Domestic ERT new drug approved for market, filling domestic gap

While oral targeted drugs and gene therapy steadily advance, domestic enzyme replacement therapy (ERT) new drugs have also achieved major breakthroughs. Vimizim® (velaglucerase beta for injection), developed by Beihai Kangcheng, was approved for marketing by the NMPA on May 15, 2025, becoming China's first new ERT drug for Gaucher disease. It is suitable for the long-term treatment of adolescents aged 12 and above and adults with type 1 and type 3 Gaucher disease, filling a gap in the domestic field, breaking the monopoly of imported ERT drugs, and greatly improving treatment accessibility.

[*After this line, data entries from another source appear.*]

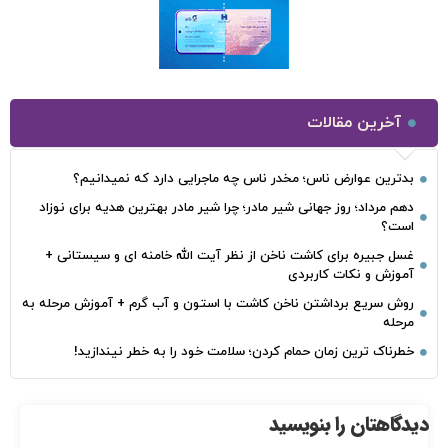
آخرین مقالات
بدترین عوارض ناس؛ مخدر ناس چه ماجرایی دارد که نمیدانیم؟
دهم مرداد؛ روز جهانی شیر مادر؛ چرا شیر مادر بهترین هدیه برای نوزاد
است؟
غسل جبیره برای کاشت ناخن از نظر آیت الله خامنه ای و سیستانی +
آموزش و نکات کاربردی
روش سریع برداشتن ناخن کاشت با استون و آب گرم + آموزش مرحله به
مرحله
خطرناک‌ ترین زمان‌ حمام کردن؛ سلامت خود را به خطر نیندازید!
دیدگاهتان را بنویسید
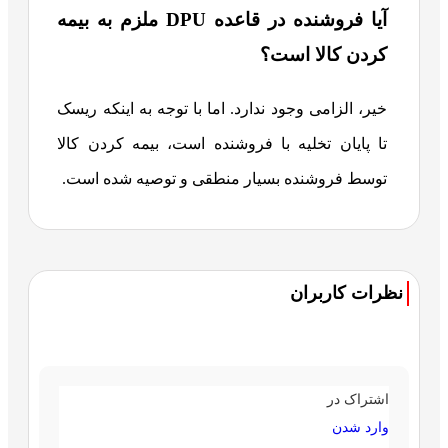
آیا فروشنده در قاعده DPU ملزم به بیمه
کردن کالا است؟
خیر، الزامی وجود ندارد. اما با توجه به اینکه ریسک
تا پایان تخلیه با فروشنده است، بیمه کردن کالا
توسط فروشنده بسیار منطقی و توصیه شده است.
نظرات کاربران
اشتراک در
وارد شدن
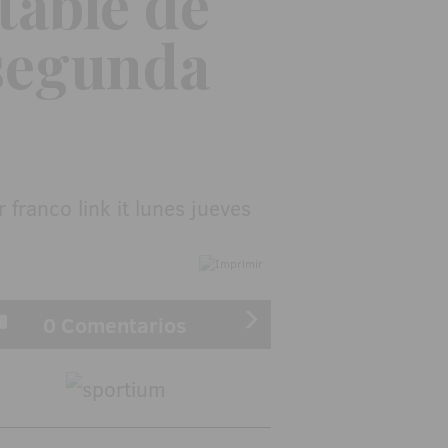
table de
 segunda
0 Comentarios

The launch of Gorening® is highly milestone-significant, with its research and approval process being efficiently advanced throughout: In August 2024, the positive topline data of the pivotal clinical trial was announced; in September, it obtained priority review qualification from the CDE; in November, the new drug marketing application was formally accepted; in March 2025, it passed registration verification and pre-marketing GMP compliance inspections; and in May, it was officially approved, highlighting the accelerated progress of rare disease drug development and approval in China.

The pivotal clinical trial of this drug was a randomized, double-blind, dose-comparison study that evaluated the efficacy, safety, and pharmacokinetics of intravenous infusion every two weeks in treatment-naive patients, and included an open-label extension period. The results showed that both the 60 U/kg and 30 U/kg dose groups successfully achieved the primary efficacy endpoints. After 9 months of treatment, subjects' spleen volume was reduced on average from baseline, with efficacy not inferior to imported ERT drugs, and good safety. As a first-in-class innovative drug, Gorenin® has accumulated comprehensive data throughout the entire development chain. After market launch, it will significantly reduce treatment costs, break the price barriers of imported drugs, allow more ordinary families to afford standard treatment, and truly achieve universal access to Gaucher disease therapy.

In the future, the treatment of Gaucher disease will continue to develop toward precision, long-lasting effects, and universal accessibility. Breakthroughs in targeted and gene therapies will further overcome the limitations of traditional treatments, promoting a shift from symptomatic relief to root-cause therapies. At the same time, the introduction and iteration of domestically developed innovative drugs will continuously improve drug accessibility, reduce treatment costs, and gradually establish a high-quality treatment system covering different subtypes. This will also provide valuable experience for the research and development of diagnosis and treatment for other rare diseases, bringing better treatment prospects to more patients with rare diseases.